On 30 June 2011, the Department for Energy and Climate Change (DECC) outlined the changes it proposes to make to the CRC Scheme in an attempt to simplify it and bring about a reduction to the administrative and regulatory burden on participants. Following a consultation process, the changes are due to come into force in April 2013.
The Scheme is a mandatory trading scheme aimed at improving energy efficiency and cutting emissions for large businesses and public sector organisations in the UK. In essence, affected organisations are required to buy allowances to make emissions equal to the carbon intensity of their qualifying energy/fuel consumption. The types of organisations covered include large offices and data centres and as a result the changes outlined by DECC could have a significant impact on the digital business sector.
Data centres are of particular relevance here because it will be the outsourced service provider that will be responsible for buying the allowances.
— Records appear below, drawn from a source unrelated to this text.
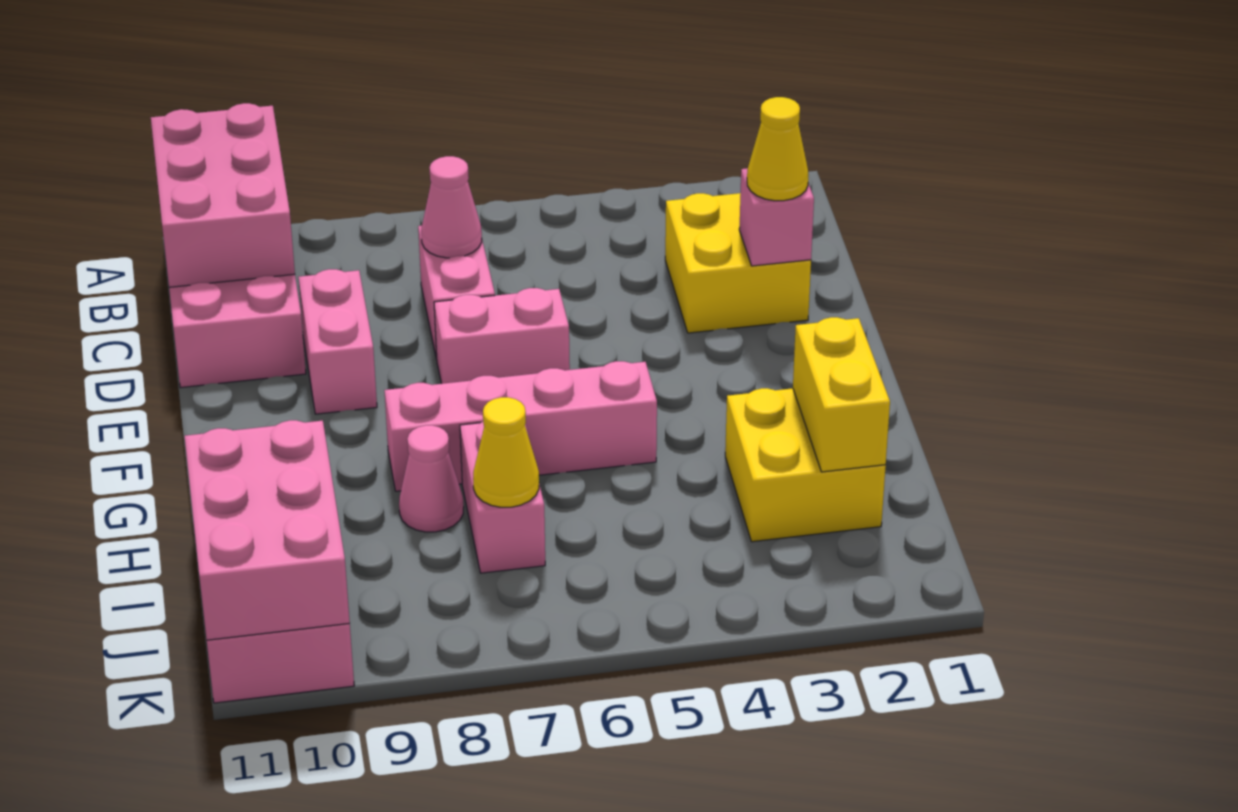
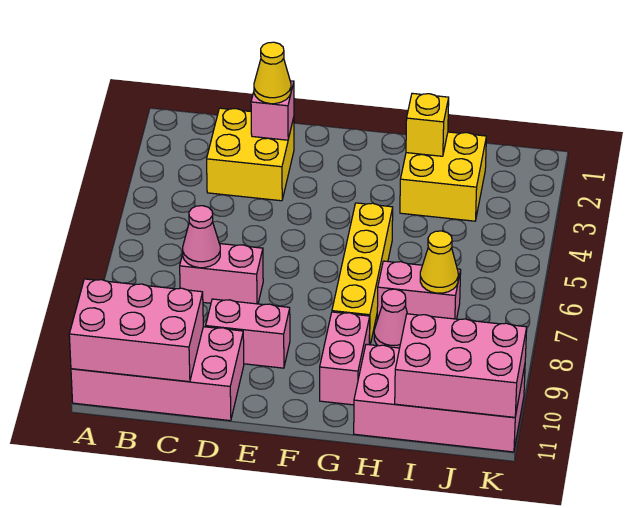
pink 1x2 brick [434,288,570,384] -> pink 1x2 brick moved to [320,312,370,405]
pink 1x4 brick [384,361,657,491] -> yellow 1x4 brick [332,203,393,345]
yellow 1x2 brick [793,317,890,472] -> yellow 1x1 brick [406,93,449,156]

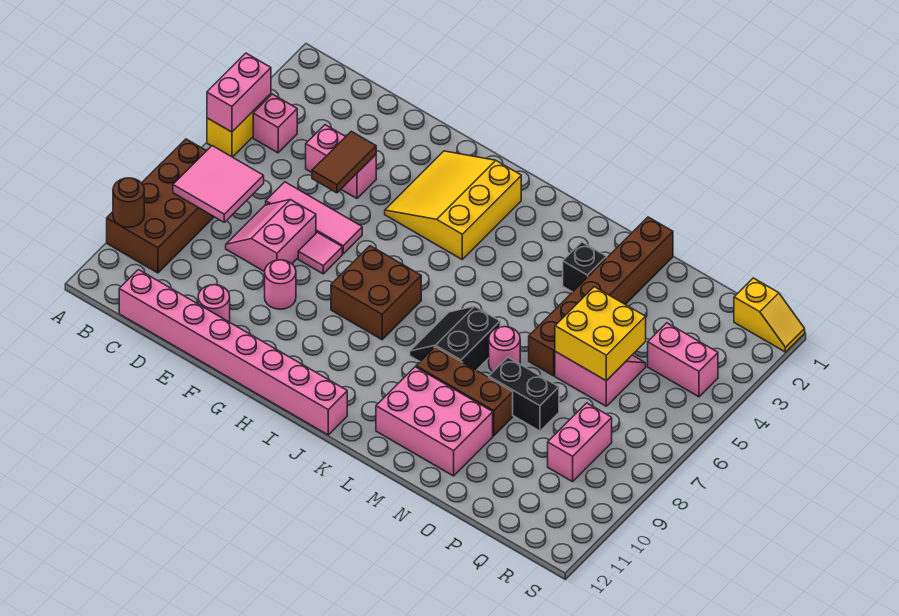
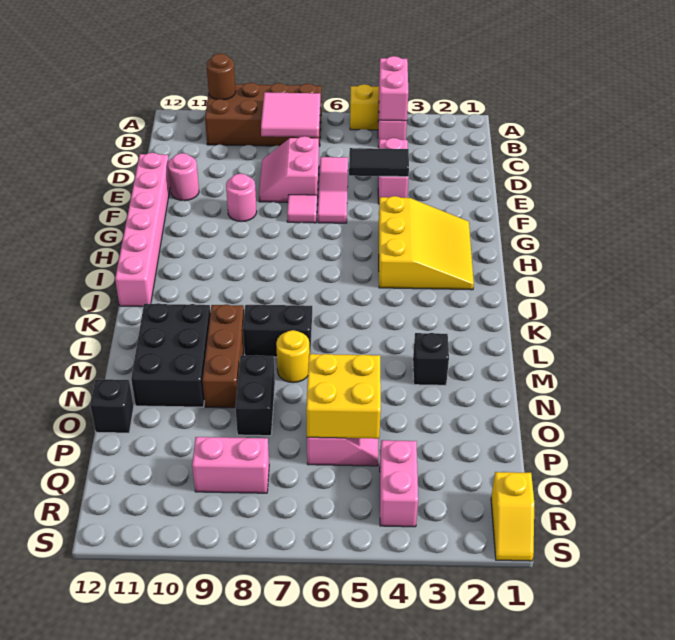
pink 1x2 brick [207,53,271,132] -> pink 1x2 brick turned to [379,56,408,121]
pink 1x8 brick [119,270,347,435] -> pink 1x6 brick [115,153,170,307]
pink 2x2 slope [226,200,316,272] -> pink 2x2 slope turned to [259,136,319,202]
brown 1x2 tile [312,131,376,193] -> black 1x2 tile [349,148,409,177]
yellow 3x3 slope [385,151,521,259] -> yellow 3x3 slope turned to [379,196,474,290]
brown 2x2 brick [331,246,421,340] -> none
pink 2x3 brick [376,367,493,476] -> black 2x3 brick [131,303,210,407]
pink 1x1 round brick [489,327,520,372] -> yellow 1x1 round brick [276,330,310,383]
brown 1x6 brick [529,217,673,376] -> none
none -> black 1x1 brick [90,379,134,433]

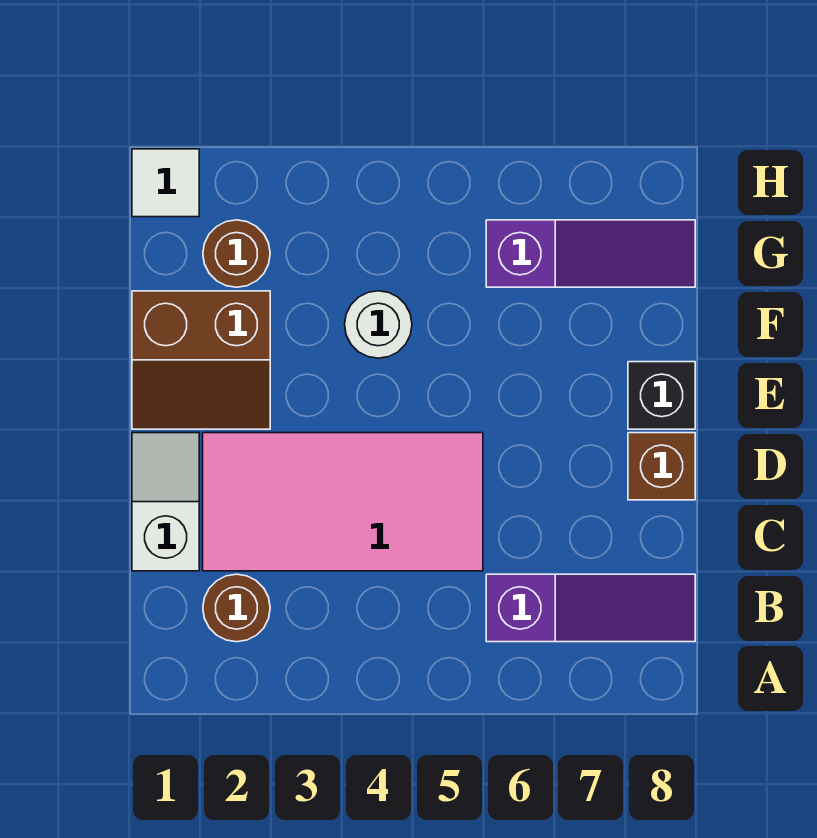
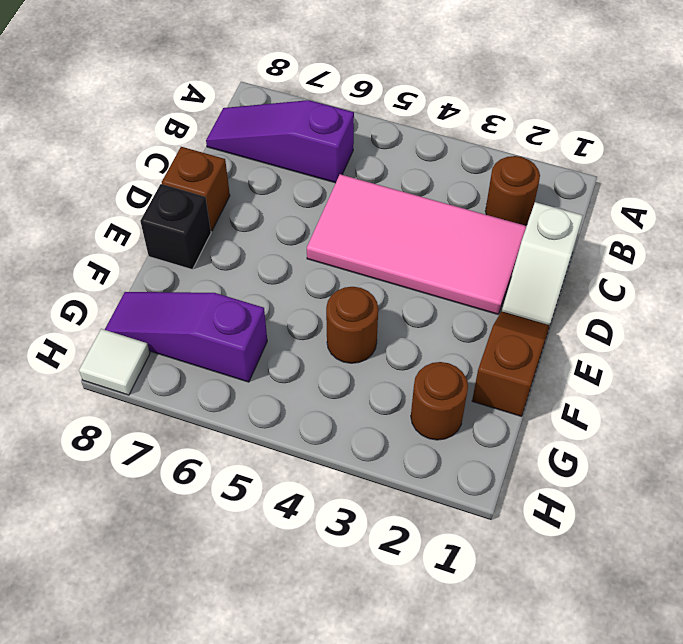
brown 2x2 slope [132,291,270,429] -> brown 1x2 slope [472,311,550,416]
white 1x1 round brick [345,291,412,358] -> brown 1x1 round brick [326,287,378,363]
white 1x1 tile [132,149,199,217] -> white 1x1 tile moved to [79,329,150,395]

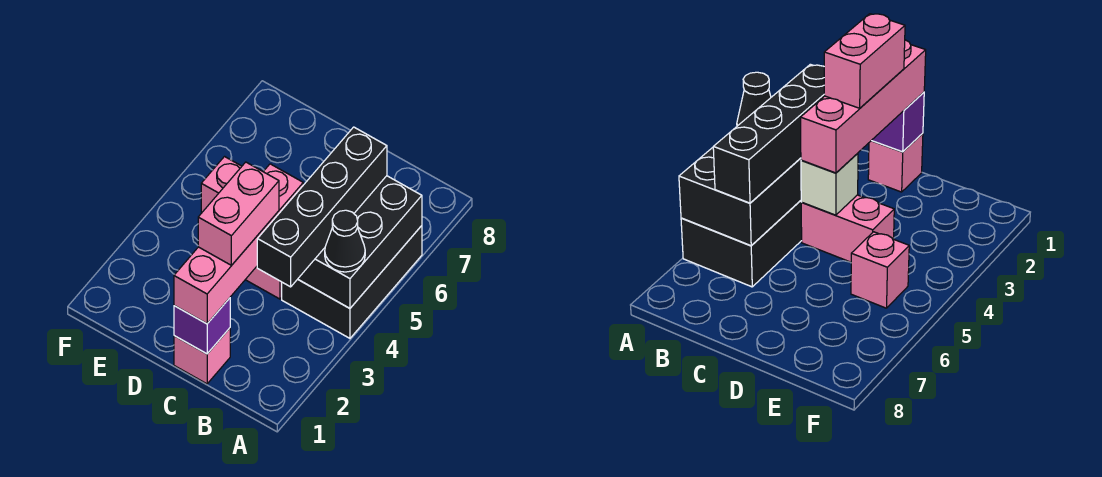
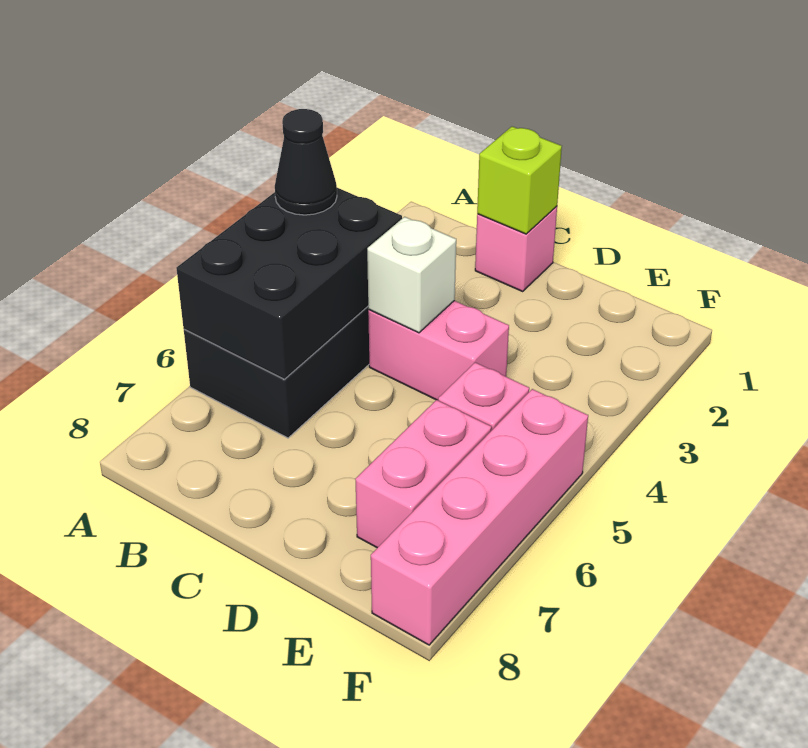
black 1x4 brick [257,127,387,287] -> none
purple 1x1 brick [174,298,230,354] -> lime 1x1 brick [477,127,562,234]
pink 1x4 brick [174,164,303,324] -> pink 1x4 brick moved to [371,389,588,645]
pink 1x2 brick [198,162,279,266] -> pink 1x2 brick moved to [355,400,491,548]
However, the customer itself is the one that will drive the usage of the data centre and therefore its energy consumption. This is an issue that will need to be dealt with in the agreement between the parties.
The changes proposed by DECC include the reduction of the number of applicable fuels from 29 to 4, the retention of league tables which could potentially damage an organisation’s reputation and the requirement to report on 100% of supplies of the 4 applicable fuels (electricity, gas and, when used in heating, kerosene and diesel).